Just like that a viral sensation was born. The two photos have been retweeted, reblogged, memed, facebooked, editorialized, youtubed, hashtagged, and engrained in the Brazilian public imagination. And every article says the same thing. Massive protests across the country. Demanding the impeachment of the president. Demonstrators are white. Upper middle class. College educated. They are against corruption in the government. But look at this photo! The hypocrites! They want a less corrupt government, but not an equal society!
The Pracowniks didn’t help the situation any. They emphasized that they were creating jobs in a country plagued by unemployment. Savior complex much?
As usual, the domestic worker got lost somewhere in this conversation. Maria Angelica Lima became the black nanny. Her existence, evidence of economic inequality. When I see her, I see a working woman walking with her shoulders back and head held high. But the rest of the world, even when they think they are coming to her defense, see the diminutive and victimized woman in the cartoon, who looks almost childlike and afraid.

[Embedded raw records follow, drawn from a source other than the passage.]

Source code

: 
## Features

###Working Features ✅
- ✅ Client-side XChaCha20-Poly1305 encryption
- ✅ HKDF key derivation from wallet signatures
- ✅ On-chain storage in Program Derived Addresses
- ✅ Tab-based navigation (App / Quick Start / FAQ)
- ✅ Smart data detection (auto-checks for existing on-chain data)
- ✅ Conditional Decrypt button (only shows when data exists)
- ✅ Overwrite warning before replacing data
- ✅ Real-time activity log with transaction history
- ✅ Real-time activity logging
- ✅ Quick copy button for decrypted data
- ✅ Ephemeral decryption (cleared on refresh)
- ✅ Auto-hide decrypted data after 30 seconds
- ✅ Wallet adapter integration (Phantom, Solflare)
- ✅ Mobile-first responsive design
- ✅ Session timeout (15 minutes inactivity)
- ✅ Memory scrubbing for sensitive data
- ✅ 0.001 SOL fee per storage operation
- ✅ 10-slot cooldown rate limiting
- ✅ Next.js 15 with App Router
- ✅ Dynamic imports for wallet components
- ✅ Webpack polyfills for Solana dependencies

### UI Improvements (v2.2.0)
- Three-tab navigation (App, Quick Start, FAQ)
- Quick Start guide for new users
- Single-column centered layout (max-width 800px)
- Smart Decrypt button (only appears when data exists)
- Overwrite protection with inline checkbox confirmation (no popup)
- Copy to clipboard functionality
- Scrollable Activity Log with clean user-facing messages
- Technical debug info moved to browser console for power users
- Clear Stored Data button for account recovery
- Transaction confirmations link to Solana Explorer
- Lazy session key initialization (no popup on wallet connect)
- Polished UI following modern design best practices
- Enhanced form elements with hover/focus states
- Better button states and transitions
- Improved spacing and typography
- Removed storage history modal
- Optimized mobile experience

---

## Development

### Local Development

So what happens when you give voice to the often nameless, faceless, and silenced domestic workers who become viral sensations? Well, things get a bit complicated.
A Brazilian journalist did manage to find Lima and ask her how she felt about her newfound internet fame. She explained that she felt exposed. Her bosses were exposed. And, most importantly, their children were exposed.
Is she being exploited? She says, her employers pay her well above the wage typically granted to domestic workers in the country.
As for the white uniform she wears, which the internet considered a symbol of her degradation: It is provided by her employers and keeps her from messing up her clothes.
Lima actively participates in electoral politics. She is also against the current administration in Brazil, albeit for different reasons.
But on this day, she says, she was working. The same thing she does every Sunday for the Pracowniks, when there are no journalists around to photograph her.
Oh, and when she and her husband are both working they, too, employ a nanny to take care of their children.
Uh oh.
So what do domestic workers in Brazil think about this picture? When the photo was posted on the facebook page Humans of Protesto, domestic workers took to the comments to share their thoughts. Like every domestic worker activist I have ever encountered, each woman unapologetically identified herself as a domestic worker and one who does that job with pride and dignity, the same as Lima.
And this, my friends, is what happens when we sound off about domestic labor without looking for guidance from the women who do the work. We end up telling these stories of struggle without giving their protagonists the respect and admiration they deserve. Domestic workers are not a silent symbol of global inequality and oppression. Their eyes and their words are a lens through which we can understand these dynamics while also seeing what effective resistance looks like. One can be both oppressed and dignified. One can be proud of their work at the bottom of the class hierarchy. It all depends on who’s telling the story.